Children's Hospital Colorado

Pediatric Pulmonary Medicine Education Videos

A boy with brown hair breathes out while his doctor watches in the background. Best Children's Hospital by US News Pulmonology 2020-1 Badge

Our team of pediatric breathing experts work hard to help kids in our region breathe easier. But we also want kids across the country and beyond to feel the same relief. That is why we’re sharing pediatric pulmonary medicine education videos for providers far beyond the walls of our hospitals and clinics.

In the following videos, our providers will discuss groundbreaking pulmonary research, diagnosis, treatment and more. We want to bring the expertise from our pediatric pulmonary experts to providers so they can improve care in their communities.

Esophageal atresia and tracheoesophageal fistula: respiratory complications and multidisciplinary care

Esophageal atresia, or EA, is a rare birth defect in which a baby’s esophagus is not fully formed and does not connect the mouth to the stomach.

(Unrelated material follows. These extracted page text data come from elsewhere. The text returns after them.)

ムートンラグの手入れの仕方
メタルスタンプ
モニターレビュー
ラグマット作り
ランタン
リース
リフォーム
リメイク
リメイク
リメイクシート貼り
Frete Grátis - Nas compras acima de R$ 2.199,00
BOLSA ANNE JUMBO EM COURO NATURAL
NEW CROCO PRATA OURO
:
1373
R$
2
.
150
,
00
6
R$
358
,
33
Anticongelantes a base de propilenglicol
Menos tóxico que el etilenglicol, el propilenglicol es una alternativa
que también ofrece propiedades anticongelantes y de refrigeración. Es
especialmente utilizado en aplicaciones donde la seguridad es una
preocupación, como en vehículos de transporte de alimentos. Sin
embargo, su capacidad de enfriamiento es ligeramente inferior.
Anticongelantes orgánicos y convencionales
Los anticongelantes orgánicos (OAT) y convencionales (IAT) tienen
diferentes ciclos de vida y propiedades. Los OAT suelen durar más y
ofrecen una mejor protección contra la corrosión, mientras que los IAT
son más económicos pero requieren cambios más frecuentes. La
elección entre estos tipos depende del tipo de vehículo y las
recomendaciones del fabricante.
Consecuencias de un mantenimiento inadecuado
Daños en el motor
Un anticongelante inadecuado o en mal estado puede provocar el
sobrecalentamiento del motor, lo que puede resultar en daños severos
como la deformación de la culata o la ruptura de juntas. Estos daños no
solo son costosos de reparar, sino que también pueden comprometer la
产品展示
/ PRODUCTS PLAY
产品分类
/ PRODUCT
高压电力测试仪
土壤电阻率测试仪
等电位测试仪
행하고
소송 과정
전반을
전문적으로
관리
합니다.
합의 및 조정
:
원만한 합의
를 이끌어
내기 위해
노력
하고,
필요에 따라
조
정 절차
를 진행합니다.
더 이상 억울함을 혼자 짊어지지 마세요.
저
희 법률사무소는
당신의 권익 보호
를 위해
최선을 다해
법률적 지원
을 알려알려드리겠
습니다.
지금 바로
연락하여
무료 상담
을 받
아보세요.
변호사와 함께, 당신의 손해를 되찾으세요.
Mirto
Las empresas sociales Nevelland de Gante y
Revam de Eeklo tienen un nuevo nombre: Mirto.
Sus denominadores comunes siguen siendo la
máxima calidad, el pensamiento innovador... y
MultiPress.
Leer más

Tracheoesophageal fistula (TEF) is an abnormal connection between the esophagus and the trachea. A TEF often occurs in babies with EA so the condition is referred to as EA/TEF. EA/TEF is usually repaired shortly after birth, but even after surgery, the tissue of the trachea and esophagus are often not normal. This can cause long-term gastrointestinal, respiratory and feeding/swallowing problems.

In this video, Emily DeBoer, MD, reviews recommendations to guide management of the respiratory complications of EA/TEF. This includes tracheomalacia, the primary abnormality that predisposes children to respiratory complications. She also describes the multidisciplinary aerodigestive care provided by experts within the Aerodigestive Program.

Current cystic fibrosis research continues to improve survival rates

Cystic fibrosis (CF) treatment has evolved drastically in the past half-century. Children with CF frequently died before reaching 5-years-old in the 1940s and 1950s, and now they regularly live into adulthood. In the following video, Scott Sagel, MD, a pediatric pulmonologist and Director of the Mike McMorris Cystic Fibrosis Center at Children’s Hospital Colorado, discusses the major medical advancements that have led to this increased life expectancy. These advancements include diagnostic tests, treatments, a CF care center network and more. Dr. Sagel also discusses ongoing research that can help advance care even further.

Chronic ventilation in neonates

The approach to chronic ventilation in neonates is very different than the approach to acute ventilation in several important ways. Providers must address many aspects of care, beginning with identifying the need for chronic ventilation and ensuring that an infant meets the weight requirements for tracheostomy placement. Surgical recovery, reaching respiratory stability and transitioning to a home ventilator all pose unique challenges. Our Ventilator Care Program consists of a multidisciplinary care team that specializes in caring for neonates and providing the critical education and support parents need to care for their children at home.

In this video, Christopher Baker, MD, Medical Director of the Ventilator Care Program in our Breathing Institute, discusses our approach to placing neonates with chronic respiratory failure on chronic ventilation. 

Motivational interviewing for smoking cessation: an approach for pediatric providers

Changing behavior is hard. When it comes to unhealthy habits, it is even more difficult, even though there may be good reasons to change. Motivational interviewing is an evidence-based intervention that addresses behavior change and the ambivalence and resistance that often occur when asked to change habits. 

Pediatricians and medical providers play a critical role in helping families to make choices that improve child health and wellbeing. We know that pediatric providers have very little time to attend extensive training on new techniques. So, our team of pediatric providers and psychologists created a brief video to support medical staff when working with parents and family members to reduce secondhand smoke exposure for children across Colorado.